=== What is being asked ===
In the radio transcript about pouring drinks, how long has Rachman Banks worked as a bartender?

=== Document extract ===
ROBERT SIEGEL, host:
If you've stopped into a bar or poured yourself a stiff one this holiday season, you may have had more alcohol than you think. You see, it depends on the bartender's or for that matter your choice of glassware. This is what a Cornell University marketing expert says. We asked NPR's Joanne Silberner to get to the bottom of this story.
JOANNE SILBERNER reporting:
What better place to start than bar?
(Soundbite of drinks being mixed)
SILBERNER: In this case, RFD Washington, just around the corner from NPR headquarters.
Mr. RACHMAN BANKS(ph) (Bartender): My name's Rachman Banks. I've been a bartender for three and a half years. The best.
SILBERNER: We're giving a test to local bartenders.
I want two drinks. I want both of them to be rum and Coke. I want one in a tall glass and one in a short glass.
The idea is to see if Banks pours exactly a shot of alcohol into each glass. A couple of blocks away, at the decidedly upscale Clyde's Restaurant, Billy Raldaffer(ph) is counting on his 10 years of experience.

=== Records taken from a dataset ===
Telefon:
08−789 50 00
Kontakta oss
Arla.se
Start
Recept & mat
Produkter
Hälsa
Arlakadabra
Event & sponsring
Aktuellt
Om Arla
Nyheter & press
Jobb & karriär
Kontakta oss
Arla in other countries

=== Task result ===
Three and a half years.